Tugas tertulis A: Kembalikan bagian teks tentang jual beli suara dalam pemilu, mulai dari "Jakarta: Pengamat politik" sampai dengan "pemilihan presiden (pilpres).", tanpa mengubah satu kata pun.
Tugas tertulis B:
Jawab pertanyaan berikut berdasarkan teks tentang jual beli suara dalam pemilu.
(i) Adi Prayitno adalah pengamat politik dari universitas mana?
(ii) Pada hari dan tanggal berapa Adi menyampaikan pendapatnya kepada Medcom.id?
(iii) Pemilihan apa yang disebut sebagai arena tanding ulang 'dua jagoan'?
Tugas tertulis C: Tulis lanjutan teks tentang jual beli suara dalam pemilu, dimulai setelah kalimat terakhir yang tercantum.

Teks yang ditampilkan:
Jakarta: Pengamat politik Universitas Islam Negeri (UIN) Syarif Hidayatullah Jakarta Adi Prayitno menilai potensi jual beli suara dalam pemilihan umum (pemilu) kali ini sangat besar, terutama, dalam pemilihan legislatif (pileg). Pasalnya, pileg cenderung tak diperhatikan akibat berbarengan dengan pemilihan presiden (pilpres).
"Kalau kita melihat transaksi jual beli suara itu marak dilakukan dan terjadi di pileg, kenapa? Karena Pileg ini nyaris pengawasannya tidak sekuat dan seketat pada pilpres," kata Adi kepada
Medcom.id, Sabtu, 8 Juni 2019.
Menurut dia, hampir semua pihak memelototi pilpres dalam pemilu yang berlangsung serentak ini, mulai dari pengawas pemilu, hingga media. Terlebih, Pilpres 2019 merupakan arena tanding ulang 'dua jagoan'.

Petikan kumpulan data:

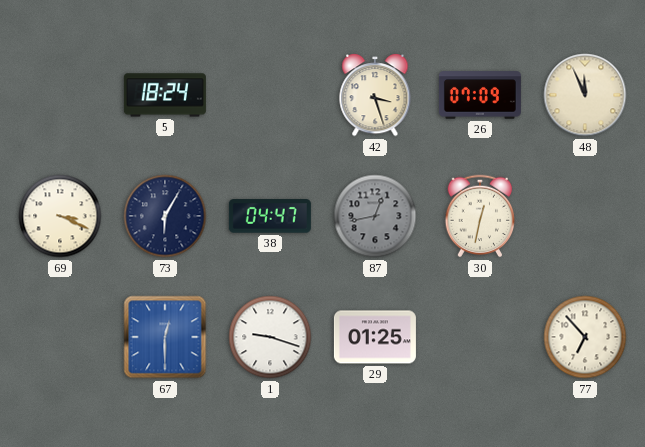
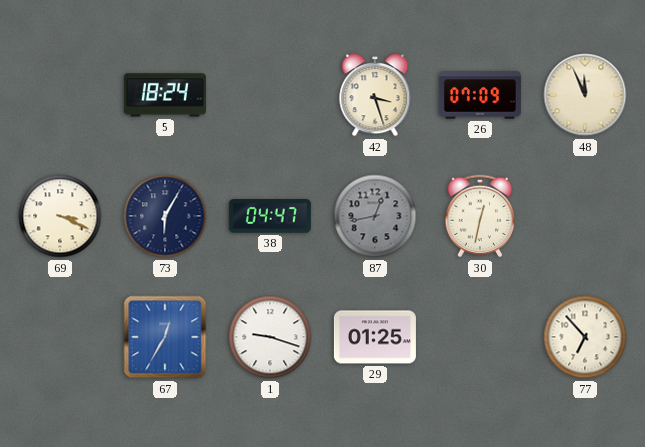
67: 12:30 -> 12:35
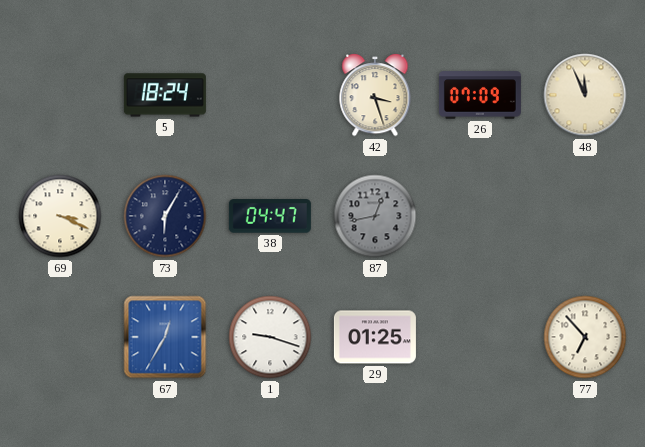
30: 12:32 -> none
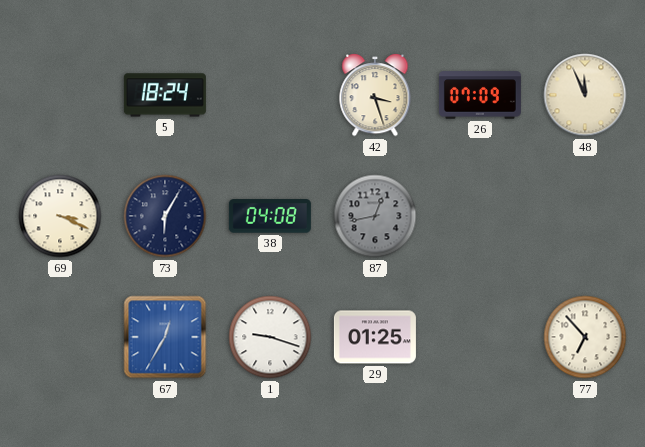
38: 04:47 -> 04:08
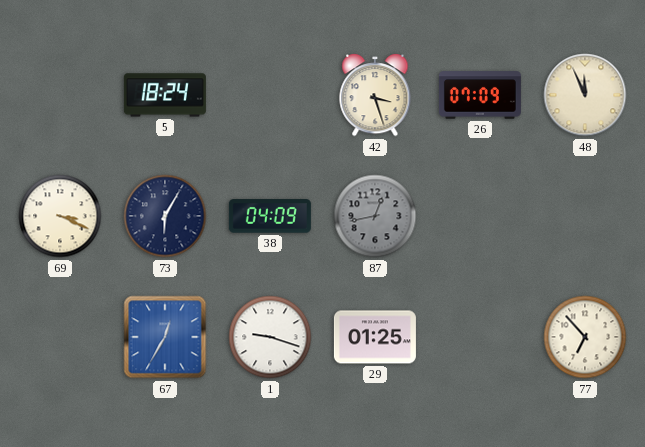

Hasil akhir A:
Jakarta: Pengamat politik Universitas Islam Negeri (UIN) Syarif Hidayatullah Jakarta Adi Prayitno menilai potensi jual beli suara dalam pemilihan umum (pemilu) kali ini sangat besar, terutama, dalam pemilihan legislatif (pileg). Pasalnya, pileg cenderung tak diperhatikan akibat berbarengan dengan pemilihan presiden (pilpres).

Hasil akhir B:
(i) Universitas Islam Negeri (UIN) Syarif Hidayatullah Jakarta.
(ii) Sabtu, 8 Juni 2019.
(iii) Pilpres 2019.

Hasil akhir C:
"Makanya pileg ini banyak ditinggalkan, banyak dilupakan orang," ungkap Direktur Eksekutif Parameter Politik Indonesia itu.
Bila melihat laporan-laporan di pengawas pemilu, kata Adi, dugaan kecurangan suara marak terjadi di pileg. Ini bisa dibuktikan lewat banyaknya gugatan kasus sengketa suara calon anggota legislatif (caleg) yang masuk ke Mahkamah Konstitusi (MK).
"Gugatan kasus sengketa suara itu justru lebih banyak dilakukan di pileg ketimbang pilpres," ujarnya.
Baca: Masyarakat Diminta Legawa Terima Hasil MK
Besarnya potensi jual beli suara di pileg ini juga diyakini akibat sistem pemilu serentak. Suka tidak suka, kata dia, pemilu serentak ini membuat pileg seperti anak tiri yang hampir tidak pernah dibicarakan publik.
"Hampir tidak pernah dibicarakan calegnya siapa, proses kecurangan seperti apa. Makanya kemudian transaksi jual beli suara itu cukup terbuka terjadi," ungkap dia.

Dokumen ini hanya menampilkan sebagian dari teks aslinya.